*Passage given:*
Answer: Fewer people do seem to be using the word “few” these days. Luckily, I had a high school English teacher who was a stickler for the rule, so I’ve got an answer for you.

As in my first sentence above, “few” or “fewer” should be used when describing plural nouns that are discretely quantifiable. These are also called count nouns, which, to put it simply, means you can easily count them. A simple test is to put a number in front of the noun you are looking to modify. If you can say “seven people,” “or 25 people” or “1 million people,” and the phrase makes sense, then you have a count noun and should use “fewer.”

“Less” comes into play for mass nouns – which, if you read a lot of Slylock Fox like I did when I was young, you may have already deduced are nouns that are not easily countable. These are going to be more abstract subjects: crime, pollution, beauty, etc. So, there may be less crime today than in past decades, but there are fewer criminals.

*Problems to solve:*
1. Please transcribe the passage on "fewer" and "less," starting at "Answer: Fewer people" and ending at "answer for you.".
2. Answer these questions from the passage on "fewer" and "less":
(a) What kind of teacher did the writer have in high school?
(b) What simple test does the passage give for spotting a count noun?
(c) Which comic does the writer say they read a lot when young?
3. List the abstract subjects the passage on "fewer" and "less" gives as examples of mass nouns.

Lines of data

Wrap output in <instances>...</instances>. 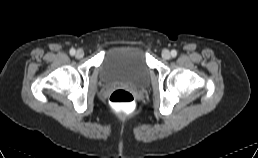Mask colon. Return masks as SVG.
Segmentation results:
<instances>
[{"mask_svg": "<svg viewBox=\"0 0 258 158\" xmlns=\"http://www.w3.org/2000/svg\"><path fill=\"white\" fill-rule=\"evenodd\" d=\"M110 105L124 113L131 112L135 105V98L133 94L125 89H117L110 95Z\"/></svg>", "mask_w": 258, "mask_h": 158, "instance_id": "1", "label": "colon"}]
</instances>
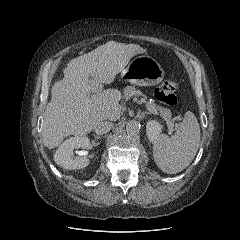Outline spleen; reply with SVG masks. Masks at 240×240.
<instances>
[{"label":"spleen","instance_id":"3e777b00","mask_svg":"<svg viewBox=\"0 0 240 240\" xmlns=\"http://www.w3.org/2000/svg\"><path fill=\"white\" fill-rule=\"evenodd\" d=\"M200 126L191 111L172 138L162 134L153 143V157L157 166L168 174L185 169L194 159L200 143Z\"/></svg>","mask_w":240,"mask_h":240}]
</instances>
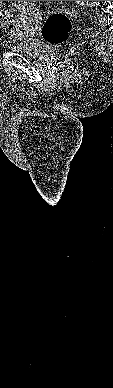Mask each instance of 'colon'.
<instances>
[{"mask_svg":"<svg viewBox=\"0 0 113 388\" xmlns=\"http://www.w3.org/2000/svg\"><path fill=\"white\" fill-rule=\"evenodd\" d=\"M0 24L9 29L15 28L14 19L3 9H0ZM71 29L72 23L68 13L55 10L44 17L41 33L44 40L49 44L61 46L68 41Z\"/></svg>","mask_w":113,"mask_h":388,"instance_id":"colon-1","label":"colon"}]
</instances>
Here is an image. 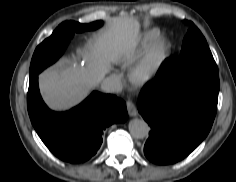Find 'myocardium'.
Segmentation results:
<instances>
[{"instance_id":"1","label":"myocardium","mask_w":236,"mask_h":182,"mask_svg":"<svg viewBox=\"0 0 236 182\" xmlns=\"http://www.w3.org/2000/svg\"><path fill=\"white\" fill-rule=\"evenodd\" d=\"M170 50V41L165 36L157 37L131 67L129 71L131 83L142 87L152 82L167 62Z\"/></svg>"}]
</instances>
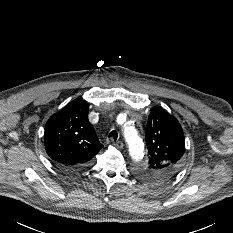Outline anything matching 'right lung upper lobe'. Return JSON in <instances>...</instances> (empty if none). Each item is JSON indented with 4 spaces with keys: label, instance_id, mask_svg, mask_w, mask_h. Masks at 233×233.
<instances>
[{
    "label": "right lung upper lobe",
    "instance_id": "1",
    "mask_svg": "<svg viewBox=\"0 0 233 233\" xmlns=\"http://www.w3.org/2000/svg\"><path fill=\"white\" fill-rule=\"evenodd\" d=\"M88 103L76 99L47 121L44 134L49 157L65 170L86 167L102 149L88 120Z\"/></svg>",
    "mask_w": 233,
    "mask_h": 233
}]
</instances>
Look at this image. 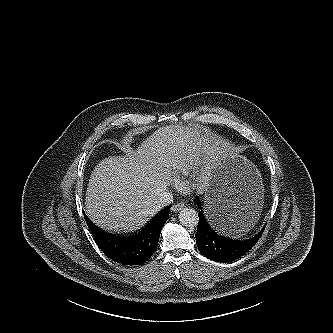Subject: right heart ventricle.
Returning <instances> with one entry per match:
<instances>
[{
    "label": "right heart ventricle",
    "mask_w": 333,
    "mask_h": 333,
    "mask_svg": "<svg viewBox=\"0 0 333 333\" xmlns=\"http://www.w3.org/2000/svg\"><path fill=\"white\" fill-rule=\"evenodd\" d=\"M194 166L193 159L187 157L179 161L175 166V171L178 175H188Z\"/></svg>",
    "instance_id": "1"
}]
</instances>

*Solved problems:*
1.
Answer: Fewer people do seem to be using the word “few” these days. Luckily, I had a high school English teacher who was a stickler for the rule, so I’ve got an answer for you.

2.
(a) An English teacher who was a stickler for the rule.
(b) Put a number in front of the noun and see whether the phrase makes sense.
(c) Slylock Fox.

3. crime, pollution, beauty